Consegna A:
Rispondi alle domande seguenti in base al testo sul costo della manodopera in fattura.
(i) Il costo della manodopera va indicato per ciascun dipendente impiegato?
(ii) Che cosa va riportato in fattura da una ditta individuale che presta il servizio solo con il lavoro del titolare?
(iii) A quali ipotesi contrattuali si applica la norma, oltre ai contratti d'appalto e d'opera?
Consegna B: Riprendi il testo sul costo della manodopera in fattura dopo l'ultima frase e proseguilo.

Testo dell'esercizio:
>>>
Circa le modalita' con cui deve essere rispettato l'obbligo in discussione si fa presente, in primo luogo, che il costo della manodopera puo' essere indicato quale dato complessivo, senza che sia necessaria una evidenziazione puntuale in ordine ai singoli dipendenti impiegati.Inoltre, si precisa che nel caso di una ditta individuale, che renda la prestazione di servizio attraverso l'attivita' del solo titolare, non andra' indicato alcun costo per la manodopera da lui prestata. Peraltro dovra' essere fatta menzione di tale circostanza nella fattura emessa. Nel caso di un'impresa con dipendenti, in cui anche il datore di lavoro partecipa alle fasi di lavoro, l'imprenditore avra' l'obbligo di specificare il costo della manodopera impiegata, al netto del costo riferibile al proprio apporto di lavoro. Circa le tipologie di contratto interessate, non espressamente indicate nella norma, si precisa che anche nel caso in cui i lavori siano effettuati dalla ditta incaricata, avvalendosi, in tutto o in parte, delle prestazioni lavorative rese da un soggetto non dipendente che opera in forza di un contratto di opera o di un subappalto, nella fattura dovra' essere fatta menzione di tale circostanza, evidenziando sia il costo della manodopera impiegata direttamente, sia quello della manodopera impiegata da eventuali appaltatori o subappaltatori, secondo l'ammontare da questi ultimi comunicato. Cio' in quanto il predetto costo rileva, comunque, come costo complessivo della manodopera per l'esecuzione dell'intervento oggetto dell'agevolazione fiscale in materia di recupero del patrimonio edilizio. Infine, si ritiene che la norma debba intendersi applicabile, oltre che ai contratti d'appalto e d'opera, anche alle ipotesi contrattuali riconducibili alla categoria delle cessioni di beni con posa in opera degli stessi.
<<<
I dati:
>>>
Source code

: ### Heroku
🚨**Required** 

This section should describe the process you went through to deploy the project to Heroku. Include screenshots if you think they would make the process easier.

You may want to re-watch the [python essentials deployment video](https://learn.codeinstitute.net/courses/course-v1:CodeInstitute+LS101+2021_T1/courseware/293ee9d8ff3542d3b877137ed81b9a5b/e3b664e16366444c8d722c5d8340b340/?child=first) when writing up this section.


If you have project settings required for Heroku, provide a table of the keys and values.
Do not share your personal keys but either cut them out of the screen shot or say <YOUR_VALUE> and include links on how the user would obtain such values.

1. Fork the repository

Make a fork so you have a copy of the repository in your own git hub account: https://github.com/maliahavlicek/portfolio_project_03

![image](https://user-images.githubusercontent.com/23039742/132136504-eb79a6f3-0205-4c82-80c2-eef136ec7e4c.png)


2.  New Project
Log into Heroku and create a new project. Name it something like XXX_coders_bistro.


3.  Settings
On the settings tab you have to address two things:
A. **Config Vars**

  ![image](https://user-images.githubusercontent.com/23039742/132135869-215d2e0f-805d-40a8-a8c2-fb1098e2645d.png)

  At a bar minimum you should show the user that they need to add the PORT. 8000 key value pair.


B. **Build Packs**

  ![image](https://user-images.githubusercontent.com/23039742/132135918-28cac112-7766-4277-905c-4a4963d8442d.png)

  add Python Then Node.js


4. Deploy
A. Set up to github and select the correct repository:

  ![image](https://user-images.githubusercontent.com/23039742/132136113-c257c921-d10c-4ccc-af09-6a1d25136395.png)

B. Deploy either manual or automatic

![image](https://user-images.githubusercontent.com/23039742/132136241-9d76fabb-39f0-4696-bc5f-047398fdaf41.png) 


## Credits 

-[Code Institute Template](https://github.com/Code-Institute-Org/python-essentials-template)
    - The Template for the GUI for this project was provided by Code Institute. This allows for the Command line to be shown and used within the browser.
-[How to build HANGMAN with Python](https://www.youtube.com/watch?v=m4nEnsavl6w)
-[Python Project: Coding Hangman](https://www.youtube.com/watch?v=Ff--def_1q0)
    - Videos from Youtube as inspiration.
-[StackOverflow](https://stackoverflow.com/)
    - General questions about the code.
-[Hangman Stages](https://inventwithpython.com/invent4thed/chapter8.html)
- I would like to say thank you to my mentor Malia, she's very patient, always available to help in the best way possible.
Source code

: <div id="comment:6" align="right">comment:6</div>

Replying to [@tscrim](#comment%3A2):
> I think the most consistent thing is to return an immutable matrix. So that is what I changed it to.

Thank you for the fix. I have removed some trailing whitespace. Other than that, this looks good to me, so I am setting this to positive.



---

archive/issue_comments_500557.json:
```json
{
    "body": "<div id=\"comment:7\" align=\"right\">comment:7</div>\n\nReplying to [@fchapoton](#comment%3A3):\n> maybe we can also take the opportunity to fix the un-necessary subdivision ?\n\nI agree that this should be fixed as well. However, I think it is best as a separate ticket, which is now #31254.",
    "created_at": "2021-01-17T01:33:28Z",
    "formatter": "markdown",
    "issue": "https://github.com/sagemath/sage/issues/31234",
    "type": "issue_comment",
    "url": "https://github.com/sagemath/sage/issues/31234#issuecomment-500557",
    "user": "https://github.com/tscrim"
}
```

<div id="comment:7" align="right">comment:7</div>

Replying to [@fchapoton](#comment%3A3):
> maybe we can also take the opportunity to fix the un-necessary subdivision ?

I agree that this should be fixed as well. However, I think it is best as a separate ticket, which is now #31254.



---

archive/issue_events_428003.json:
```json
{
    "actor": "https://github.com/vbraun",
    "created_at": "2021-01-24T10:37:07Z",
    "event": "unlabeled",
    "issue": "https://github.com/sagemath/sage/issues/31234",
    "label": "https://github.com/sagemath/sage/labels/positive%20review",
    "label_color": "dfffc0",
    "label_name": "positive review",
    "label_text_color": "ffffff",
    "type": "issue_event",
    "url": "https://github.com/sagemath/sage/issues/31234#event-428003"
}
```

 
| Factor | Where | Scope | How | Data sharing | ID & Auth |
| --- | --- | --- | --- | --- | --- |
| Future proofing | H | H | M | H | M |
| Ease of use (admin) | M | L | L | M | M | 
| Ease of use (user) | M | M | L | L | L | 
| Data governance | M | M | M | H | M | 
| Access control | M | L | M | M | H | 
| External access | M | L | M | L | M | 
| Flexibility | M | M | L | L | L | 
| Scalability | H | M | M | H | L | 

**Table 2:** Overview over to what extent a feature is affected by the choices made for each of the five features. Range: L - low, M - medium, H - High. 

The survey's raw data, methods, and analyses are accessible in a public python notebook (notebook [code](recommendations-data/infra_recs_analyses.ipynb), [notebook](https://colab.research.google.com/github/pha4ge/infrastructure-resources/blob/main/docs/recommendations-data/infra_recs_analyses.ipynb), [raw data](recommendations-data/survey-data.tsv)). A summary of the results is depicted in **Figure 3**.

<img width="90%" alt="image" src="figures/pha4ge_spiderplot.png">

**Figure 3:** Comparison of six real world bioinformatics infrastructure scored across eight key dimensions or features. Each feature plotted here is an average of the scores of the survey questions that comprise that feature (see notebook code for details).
<<<
Risposta finale A:
(i) No, può essere indicato come dato complessivo, senza distinguere i singoli dipendenti.
(ii) Non va indicato alcun costo per la manodopera del titolare, ma in fattura va fatta menzione di questa circostanza.
(iii) Alle ipotesi riconducibili alla categoria delle cessioni di beni con posa in opera degli stessi.

Risposta finale B:
Indicazioni operative:

è evidente che le nuove disposizioni comportano un obbligo in più da rispettare nella redazione delle fatture, a meno di non voler far perdere al cliente la detraibilità delle spese sostenute (se può chiedere la detrazione del 36%), o anche il mancato riconoscimento dell'applicabilità dell'IVA al 10% (questo dal 01/01/2007).

 

A questo punto possiamo ipotizzare 4 casi:

 

1) lavoro svolto esclusivamente dal titolare dell'impresa.

in questo caso in calce alla fattura esporremo la dicitura:

 

"prestazione resa attraverso l'attivita' del solo titolare"

 

Nota bene: questa è soltanto la dicitura da mettere, ma in caso di beni significativi andrà comunque valorizzato il costo del bene separatamente dal costo di installazione e dei materiali sussidiari.

 

2) lavoro svolto esclusivamente da dipendenti (il titolare sovraintende ma non opera direttamente), la dicitura in calce sarà:

 

"costo della manodopera impiegata xxxx,xx"

 

questo dato non necessità di ulteriori precisazioni, come dice la circolare, ma chi volesse indicarlo con una certa precisione potrà utilizzare il parametro del costo orario o giornaliero del dipendente, moltiplicato per ore o giorni/uomo.

A questo punto in fattura il dato che siamo soliti indicare come manodopera nella voce imponibile, per evitare confusioni, potrà essere indicato con la voce "costo d'installazione e materiali sussidiari".

 

3) lavoro svolto da ditta con dipendenti e apporto del titolare, in questo caso si scriverà :

 

"costo della manodopera impiegata xxxx,xx oltre alla prestazione resa attraverso l'attivita' del titolare"

 

4) lavoro complesso dove, oltre ai casi 1,2 o 3 vengono subappaltati parti del lavoro.

In questo caso, abbastanza comune, il subappaltatore pur non essendo obbligato ad indicare in fattura il costo della manodopera (perchè fattura emessa nei confronti dell'appaltatore principale), secondo la circolare citata è comunque tenuto a comunicare (preferibilmente con forma scritta, es. mail, lettera, ecc.) il costo della manodopera da lui utilizzata, e l'appaltatore principale dovrà evidenziare separatamente in fattura il costo della propria dalla altrui manodopera, esempio:

 

"costo della manodopera impiegata direttamente dall'impresa xxxx,xx

costo della manodopera impiegata da altre imprese xxxx,xx"

 

Spero di essere stato chiaro, anche se non mi è stato possibile essere più conciso.